The unbalanced number of document per class inside the training set reduces the performances. The neural network based systems then tends to over-fit their model for the highest represented classes, to the detriment of the lesser well defined ones. The less represented classes are affected by sub-optimal training. In another hand, the unbalanced distribution of classes problem can be subdued by an adaptation of the training set. For instance, reducing the gap between the highest represented classes and the lowest represented classes, has a positive effect on the thresholded performances (i.e. the ones obtained with the rejection process) by reducing the over-fitting problem and getting a better modelization between them.

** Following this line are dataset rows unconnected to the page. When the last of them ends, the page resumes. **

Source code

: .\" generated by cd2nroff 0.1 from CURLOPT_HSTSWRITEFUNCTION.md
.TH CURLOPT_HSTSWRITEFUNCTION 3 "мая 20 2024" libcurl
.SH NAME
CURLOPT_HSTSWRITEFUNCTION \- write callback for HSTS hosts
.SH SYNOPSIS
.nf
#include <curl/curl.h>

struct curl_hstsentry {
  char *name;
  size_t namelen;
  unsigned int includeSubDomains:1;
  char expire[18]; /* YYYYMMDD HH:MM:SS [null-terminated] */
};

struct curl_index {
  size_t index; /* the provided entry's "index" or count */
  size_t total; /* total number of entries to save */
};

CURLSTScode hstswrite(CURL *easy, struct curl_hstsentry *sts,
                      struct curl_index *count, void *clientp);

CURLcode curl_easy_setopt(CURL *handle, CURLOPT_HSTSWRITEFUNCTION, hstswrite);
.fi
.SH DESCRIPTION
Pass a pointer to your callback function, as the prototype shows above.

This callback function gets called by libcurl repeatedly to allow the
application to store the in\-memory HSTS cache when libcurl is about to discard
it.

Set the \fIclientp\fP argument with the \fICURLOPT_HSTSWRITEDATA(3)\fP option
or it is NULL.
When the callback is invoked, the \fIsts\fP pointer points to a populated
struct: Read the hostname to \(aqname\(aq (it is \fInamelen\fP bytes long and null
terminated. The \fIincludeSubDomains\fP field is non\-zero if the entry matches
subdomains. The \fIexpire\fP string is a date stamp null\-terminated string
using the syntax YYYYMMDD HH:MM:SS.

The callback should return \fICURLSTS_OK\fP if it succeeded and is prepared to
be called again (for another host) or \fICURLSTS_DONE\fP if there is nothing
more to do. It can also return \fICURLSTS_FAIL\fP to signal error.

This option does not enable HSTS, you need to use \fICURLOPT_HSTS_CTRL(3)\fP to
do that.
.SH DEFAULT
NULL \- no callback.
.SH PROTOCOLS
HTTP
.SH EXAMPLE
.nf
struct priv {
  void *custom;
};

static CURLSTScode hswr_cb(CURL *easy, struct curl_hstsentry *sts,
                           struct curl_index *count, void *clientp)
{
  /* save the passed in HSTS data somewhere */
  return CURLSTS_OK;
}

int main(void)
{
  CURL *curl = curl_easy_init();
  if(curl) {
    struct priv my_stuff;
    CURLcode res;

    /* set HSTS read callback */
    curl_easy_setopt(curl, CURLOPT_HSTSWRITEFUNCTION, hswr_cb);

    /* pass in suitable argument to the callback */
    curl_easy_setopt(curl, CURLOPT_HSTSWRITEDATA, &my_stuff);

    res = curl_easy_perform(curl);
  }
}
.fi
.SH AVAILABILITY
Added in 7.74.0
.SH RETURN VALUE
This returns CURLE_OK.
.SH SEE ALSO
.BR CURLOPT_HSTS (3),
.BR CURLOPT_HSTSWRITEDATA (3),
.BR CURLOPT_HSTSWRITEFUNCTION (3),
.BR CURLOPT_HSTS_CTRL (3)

The next step for this ways could be to improve the representation of low classes by the generation of samples like in [OS1].

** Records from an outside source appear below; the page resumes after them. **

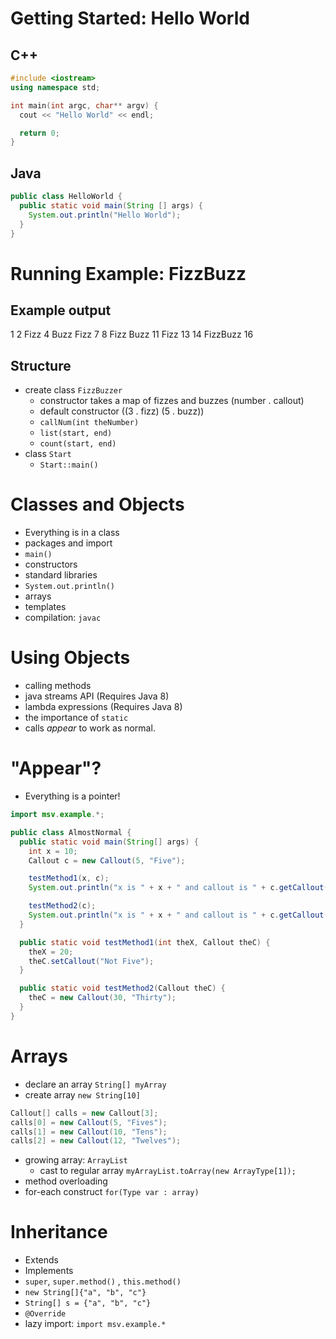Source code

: 

#+ATTR_ORG: :width 300
[[./Java-for-the-reluctant.png]]


* Getting Started: Hello World
** C++
#+BEGIN_SRC cpp
#include <iostream>
using namespace std;

int main(int argc, char** argv) {
  cout << "Hello World" << endl;

  return 0;
}

#+END_SRC

#+RESULTS:
: Hello World
** Java
#+BEGIN_SRC java :classname HelloWorld
public class HelloWorld {
  public static void main(String [] args) {
    System.out.println("Hello World");
  }
}
#+END_SRC

#+RESULTS:
: Hello World
* Running Example: FizzBuzz
** Example output
1 2 Fizz 4 Buzz Fizz 7 8 Fizz Buzz 11 Fizz 13 14 FizzBuzz 16 
** Structure
- create class =FizzBuzzer=
  - constructor takes a map of fizzes and buzzes (number . callout)
  - default constructor ((3 . fizz) (5 . buzz))
  - =callNum(int theNumber)=
  - =list(start, end)=
  - =count(start, end)=

- class =Start=
  - =Start::main()=
* Classes and Objects
- Everything is in a class
- packages and import
- =main()= 
- constructors
- standard libraries
- =System.out.println()=
- arrays
- templates
- compilation: =javac=
* Using Objects
- calling methods
- java streams API (Requires Java 8)
- lambda expressions  (Requires Java 8)
- the importance of =static=
- calls /appear/ to work as normal.
* "Appear"?
- Everything is a pointer!

#+BEGIN_SRC java :classname AlmostNormal :results output
import msv.example.*;

public class AlmostNormal {
  public static void main(String[] args) {
    int x = 10;
    Callout c = new Callout(5, "Five");

    testMethod1(x, c);
    System.out.println("x is " + x + " and callout is " + c.getCallout());

    testMethod2(c);
    System.out.println("x is " + x + " and callout is " + c.getCallout());
  }

  public static void testMethod1(int theX, Callout theC) {
    theX = 20;
    theC.setCallout("Not Five");
  }

  public static void testMethod2(Callout theC) {
    theC = new Callout(30, "Thirty");
  }
}

#+END_SRC

#+RESULTS:
: x is 10 and callout is Not Five
: x is 10 and callout is Not Five
* Arrays
- declare an array =String[] myArray=
- create array =new String[10]=
#+BEGIN_SRC java
    Callout[] calls = new Callout[3];
    calls[0] = new Callout(5, "Fives");
    calls[1] = new Callout(10, "Tens");
    calls[2] = new Callout(12, "Twelves");
#+END_SRC
- growing array: =ArrayList=
  - cast to regular array =myArrayList.toArray(new ArrayType[1]);=
- method overloading
- for-each construct =for(Type var : array)=
* Inheritance
- Extends
- Implements
- =super=, =super.method()=  , =this.method()=
- =new String[]{"a", "b", "c"}=
- =String[] s = {"a", "b", "c"}=
- =@Override=
- lazy import: =import msv.example.*=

|Case / Method||Acc||Pre||Rec||Acc||Pre||Rec|
|Case / Method||Acc||Pre||Rec||Acc||Pre||Rec|
|Case / Method||Acc||Pre||Rec||Acc||Pre||Rec|
|Case / Method||Acc||Pre||Rec||Acc||Pre||Rec|
5.2 Neural Networks Robustness Conclusion
On the whole, neural network classification systems are highly preforming in case where training data was not a problem. But for document stream classification, they cannot manage low represented and unexpected classes with same performances. Although, this type of classes represents more than a half of all stream classes.
Results introduce by Table 6 computed on the private Yooz’s dataset do not lead to the same conclusion, all methods performances are high because the test set composition hide low classes impact on global result. Indeed, if the evaluation set is incomplete and unbalanced like the training set, low represented classes are impossible to evaluate, with sometimes only one are two documents. Individual class performance are not reliable for this dataset because low classes have not enough test samples. In addition, this too few samples does not impact global performances. In fact, its is possible to achieved a 70% accuracy with only the classification of three main classes (Fig.2).
In an other hand, this dataset was build for the evaluation of text approach method and HCNN offer a surprisingly high score on it despite is composition mostly verbose. The RVL-CDIP dataset are probably not the best choice to compare text and image approaches, it was clearly designed for image classification method.
We need more test to determine the limit of training samples required by each method to stay reliable. Equally, it can be interesting to determine a formula that describe the behaviour of network efficiency as function of unbalance rate. One-shot learning methods like NTM and MANN [NTM] could be a option to balance impact of incomplete or very low represented classes on performances. The best solution seems to be the apart classification of this type of classes.
Finally, text or image approaches are both highly performing but not on same classes and the weakness of one could be balanced by the strength of the other on this dataset. A good multi-modal system could give better result as same as an improvement of rejection system.